Finding the code
The idea of the game is to guess the combination of colours in a four part code. The code can be made up of any combination of seven different colours: red, green, blue, yellow, black, white and pink - and just to make things a little more tricky, the same colour can appear more than once. You get twelve attempts to guess the code, and if you haven't found it by then, we'll put you out of your misery and tell you what it was.
From your user page, click the "play" link next to a game. Don't have any games waiting? No problem - just click "request a solo game", and we'll set you up with a random code to guess.
To make your first guess, choose which colours you'd like to try. There's no right or wrong way to pick the colours, though after you've played a few games, you might start to develop your own strategy. When you think you've picked a good set of colours, press "submit" and we'll store that as your first guess. Unless you're very lucky, you won't get it on your first guess, but we'll help you out by giving you some feedback each time you make a guess.
Let's say that your first guess is green-red-blue-yellow. After clicking submit, you'll see something resembling the image to the right.
A small white marker means that you have a colour correct but it's in the wrong position. A small black marker tells you that you have a correct colour in the right place. This is a good thing - when you have four of these small black markers, it means that you've guessed the code! The bad news is that there's no way to know which part of your guess the feedback markers refer to - that'd make things too easy. In this case, there's one colour in the right place, one colour in the wrong place, and two of the wrong colours.
OK, let's try to improve on that - we'll guess blue-blue-pink-pink (remember that the code can have colours appear more than once). That's got one colour in the right place, but that's it. It might seem like a step backwards, but it gives us something to work with - there's either a blue on the left, or a pink on the right. Unfortunately, we're going to need a bit more information before we can work the code out for sure. We'd better make a few more guesses...

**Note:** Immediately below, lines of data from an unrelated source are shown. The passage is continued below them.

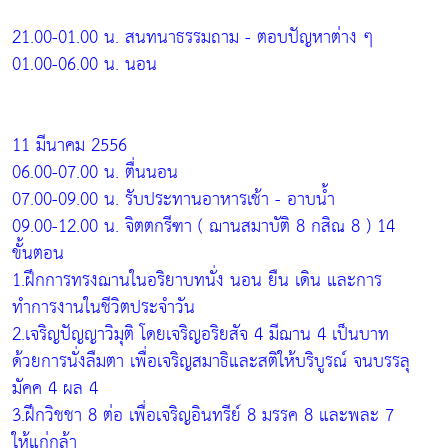
21.00-01.00 น. สนทนาธรรมถาม - ตอบปัญหาต่าง ๆ
01.00-06.00 น. นอน
11 มีนาคม 2556
06.00-07.00 น. ตื่นนอน
07.00-09.00 น. รับประทานอาหารเช้า - อาบน้ำ
09.00-12.00 น. จิตตกรีฑา ( ฌานสมาบัติ 8 กสิณ 8 ) 14
ขั้นตอน
1.ฝึกการทรงฌานในอริยาบทนั่ง นอน ยืน เดิน และการ
ทำการงานในชีวิตประจำวัน
2.เจริญปัญญาวิมุติ โดยเจริญอริยสัจ 4 มีฌาน 4 เป็นบาท
ด้วยการนั่งลืมตา เพื่อเจริญสมาธิและสติให้บริบูรณ์ จนบรรลุ
มัคค 4 ผล 4
3.ฝึกวิชชา 8 ต่อ เพื่อเจริญอินทรีย์ 8 มรรค 8 และพละ 7
ให้แก่กล้า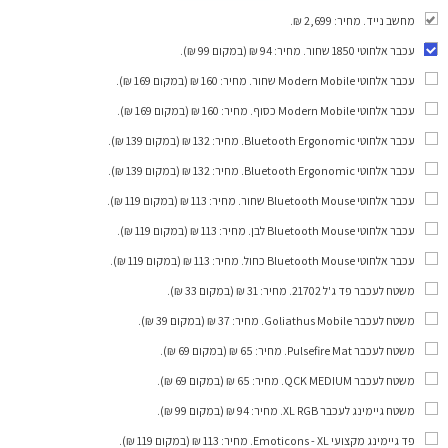
מחשב נייד. מחיר: 2,699 ₪.
עכבר אלחוטי 1850 שחור
. מחיר: 94 ₪ (במקום 99 ₪).
עכבר אלחוטי Modern Mobile שחור
. מחיר: 160 ₪ (במקום 169 ₪).
עכבר אלחוטי Modern Mobile כסוף
. מחיר: 160 ₪ (במקום 169 ₪).
עכבר אלחוטי Bluetooth Ergonomic
. מחיר: 132 ₪ (במקום 139 ₪).
עכבר אלחוטי Bluetooth Ergonomic
. מחיר: 132 ₪ (במקום 139 ₪).
עכבר אלחוטי Bluetooth Mouse שחור
. מחיר: 113 ₪ (במקום 119 ₪).
עכבר אלחוטי Bluetooth Mouse לבן
. מחיר: 113 ₪ (במקום 119 ₪).
עכבר אלחוטי Bluetooth Mouse כחול
. מחיר: 113 ₪ (במקום 119 ₪).
משטח לעכבר פד ג'ל 21702
. מחיר: 31 ₪ (במקום 33 ₪).
משטח לעכבר Goliathus Mobile
. מחיר: 37 ₪ (במקום 39 ₪).
משטח לעכבר Pulsefire Mat
. מחיר: 65 ₪ (במקום 69 ₪).
משטח לעכבר QCK MEDIUM
. מחיר: 65 ₪ (במקום 69 ₪).
משטח גיימינג לעכבר XL RGB
. מחיר: 94 ₪ (במקום 99 ₪).
פד גיימינג מקצועי Emoticons - XL
. מחיר: 113 ₪ (במקום 119 ₪).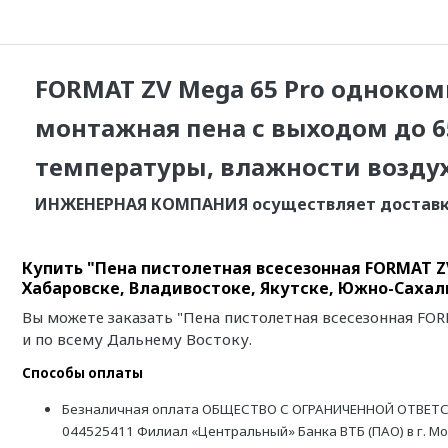
FORMAT ZV Mega 65 Pro одноко
монтажная пена с выходом до 6
температуры, влажности воздух
ИНЖЕНЕРНАЯ КОМПАНИЯ осуществляет доставку н
Купить "Пена пистолетная всесезонная FORMAT ZV
Хабаровске, Владивостоке, Якутске, Южно-Сахал
Вы можете заказать "Пена пистолетная всесезонная FOR
и по всему Дальнему Востоку.
Способы оплаты
Безналичная оплата ОБЩЕСТВО С ОГРАНИЧЕННОЙ ОТВЕТС
044525411 Филиал «Центральный» Банка ВТБ (ПАО) в г. М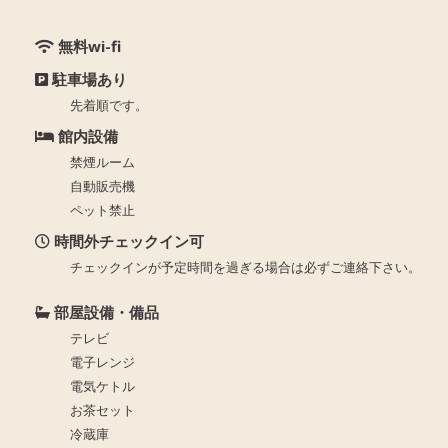
無料wi-fi
駐車場あり
先着順です。
館内設備
禁煙ルーム
自動販売機
ペット禁止
時間外チェックイン可
チェックインが予定時間を過ぎる場合は必ずご連絡下さい。
部屋設備・備品
テレビ
電子レンジ
電気ケトル
お茶セット
冷蔵庫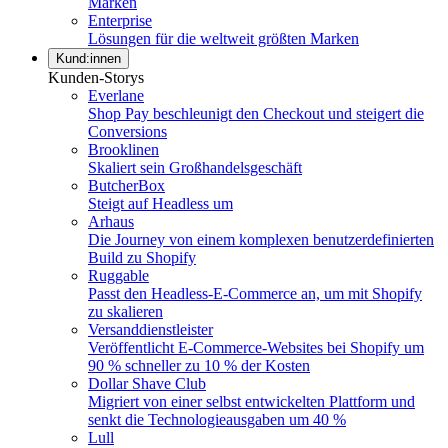
Marken
Enterprise
Lösungen für die weltweit größten Marken
Kund:innen
Kunden-Storys
Everlane
Shop Pay beschleunigt den Checkout und steigert die
Conversions
Brooklinen
Skaliert sein Großhandelsgeschäft
ButcherBox
Steigt auf Headless um
Arhaus
Die Journey von einem komplexen benutzerdefinierten
Build zu Shopify
Ruggable
Passt den Headless-E-Commerce an, um mit Shopify
zu skalieren
Versanddienstleister
Veröffentlicht E-Commerce-Websites bei Shopify um
90 % schneller zu 10 % der Kosten
Dollar Shave Club
Migriert von einer selbst entwickelten Plattform und
senkt die Technologieausgaben um 40 %
Lull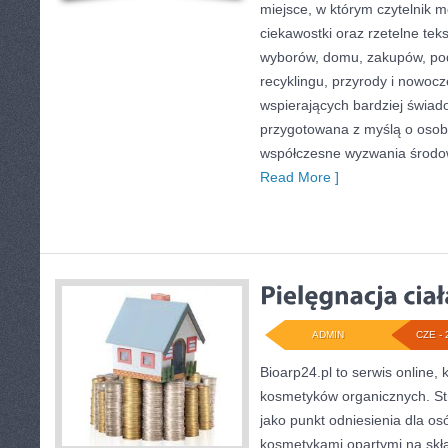
miejsce, w którym czytelnik 
ciekawostki oraz rzetelne te
wyborów, domu, zakupów, podr
recyklingu, przyrody i nowoc
wspierających bardziej świado
przygotowana z myślą o osob
współczesne wyzwania środow
Read More ]
ADMIN
CZE - 
Bioarp24.pl to serwis online, 
kosmetyków organicznych. S
jako punkt odniesienia dla osó
kosmetykami opartymi na skła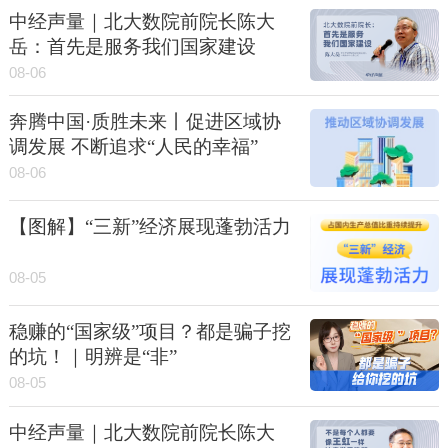
中经声量｜北大数院前院长陈大
岳：首先是服务我们国家建设
08-06
奔腾中国·质胜未来丨促进区域协
调发展 不断追求“人民的幸福”
08-06
【图解】“三新”经济展现蓬勃活力
08-05
稳赚的“国家级”项目？都是骗子挖
的坑！｜明辨是“非”
08-05
中经声量｜北大数院前院长陈大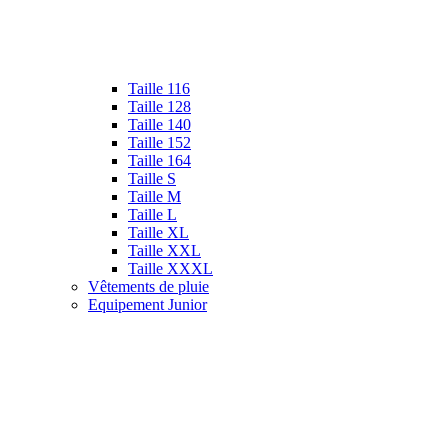
Taille 116
Taille 128
Taille 140
Taille 152
Taille 164
Taille S
Taille M
Taille L
Taille XL
Taille XXL
Taille XXXL
Vêtements de pluie
Equipement Junior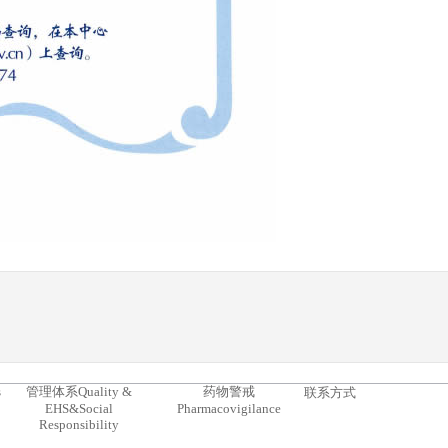
s
管理体系
Quality &
药物警戒
联系方式
EHS&Social
Pharmacovigilance
Responsibility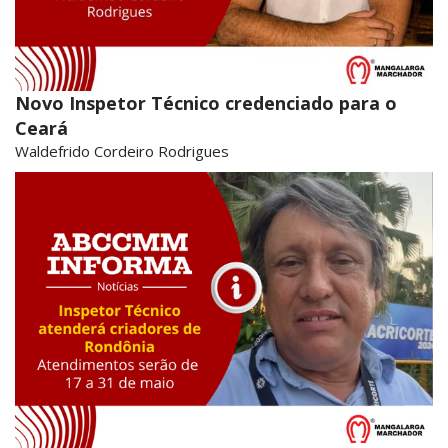
Novo Inspetor Técnico credenciado para o
Ceará
Waldefrido Cordeiro Rodrigues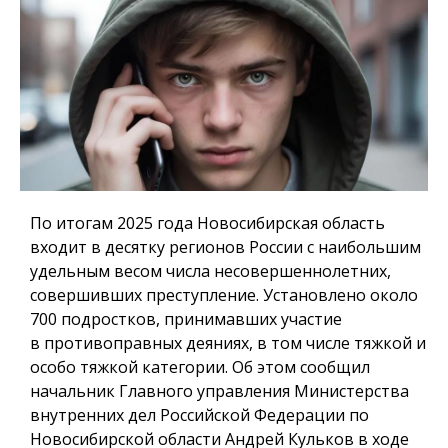
По итогам 2025 года Новосибирская область
входит в десятку регионов России с наибольшим
удельным весом числа несовершеннолетних,
совершивших преступление. Установлено около
700 подростков, принимавших участие
в противоправных деяниях, в том числе тяжкой и
особо тяжкой категории. Об этом сообщил
начальник Главного управления Министерства
внутренних дел Российской Федерации по
Новосибирской области Андрей Кульков в ходе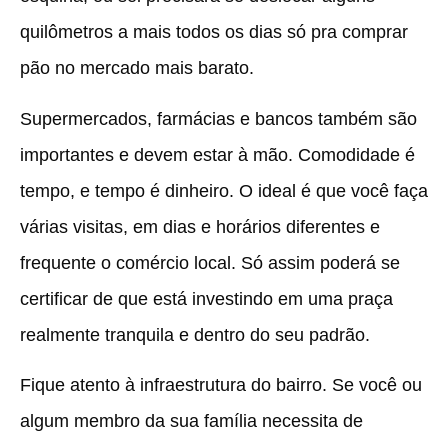
quilômetros a mais todos os dias só pra comprar
pão no mercado mais barato.
Supermercados, farmácias e bancos também são
importantes e devem estar à mão. Comodidade é
tempo, e tempo é dinheiro. O ideal é que você faça
várias visitas, em dias e horários diferentes e
frequente o comércio local. Só assim poderá se
certificar de que está investindo em uma praça
realmente tranquila e dentro do seu padrão.
Fique atento à infraestrutura do bairro. Se você ou
algum membro da sua família necessita de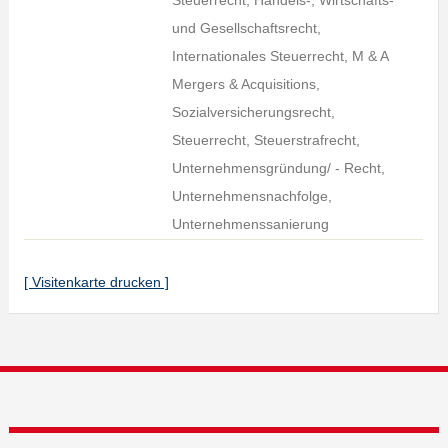
Steuerrecht, Handels-, Wirtschafts-
und Gesellschaftsrecht,
Internationales Steuerrecht, M & A
Mergers & Acquisitions,
Sozialversicherungsrecht,
Steuerrecht, Steuerstrafrecht,
Unternehmensgründung/ - Recht,
Unternehmensnachfolge,
Unternehmenssanierung
[ Visitenkarte drucken ]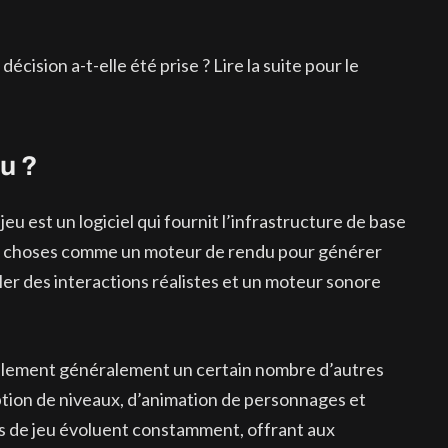
cision a-t-elle été prise ? Lire la suite pour le
u ?
eu est un logiciel qui fournit l’infrastructure de base
des choses comme un moteur de rendu pour générer
er des interactions réalistes et un moteur sonore
alement généralement un certain nombre d’autres
eption de niveaux, d’animation de personnages et
urs de jeu évoluent constamment, offrant aux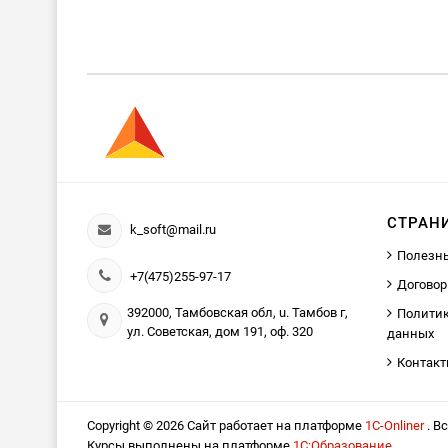
СТРАН
k_soft@mail.ru
Полезн
+7(475)255-97-17
Договор
392000, Тамбовская обл, u. Тамбов г,
Политик
ул. Советская, дом 191, оф. 320
данных
Контак
Copyright © 2026 Сайт работает на платформе
1С-Onliner
. В
Курсы выполнены на платформе
1С:Образование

So, what have we got here, then? Well, guess three tells us that there's a black, white or red in there (and whichever one it is must be in the right place). That's useful, but there's still not really enough to go on. Guess four initially looks like a waste of time, but it's actually really useful - rather than not telling us anything, it tells us that there's no red or blue in the code.
This is great stuff - it means that the two colours that we need from guess one are green and yellow, the right colour in guess two is one of the pinks, and that the final colour (from guess three) is either black or white. Green, yellow, pink, and then black or white. Time to make another guess...
We're not sure whether the code contains a white or a black, so we'll just have to guess - let's go for yellow-black-green-pink. The feedback for that is one colour in the right place, two colours in the wrong place. OK, straight away we can see that we've only got three of the right colours, so we should have gone for white instead of black. Looking at guess three, we can see that the feedback must apply to the white, meaning that it must go in position three. From guess two, we know that the pink has to be in position three or four (as that would give us one black feedback marker). Well, we know that the white is in position three, so the pink must be in position four.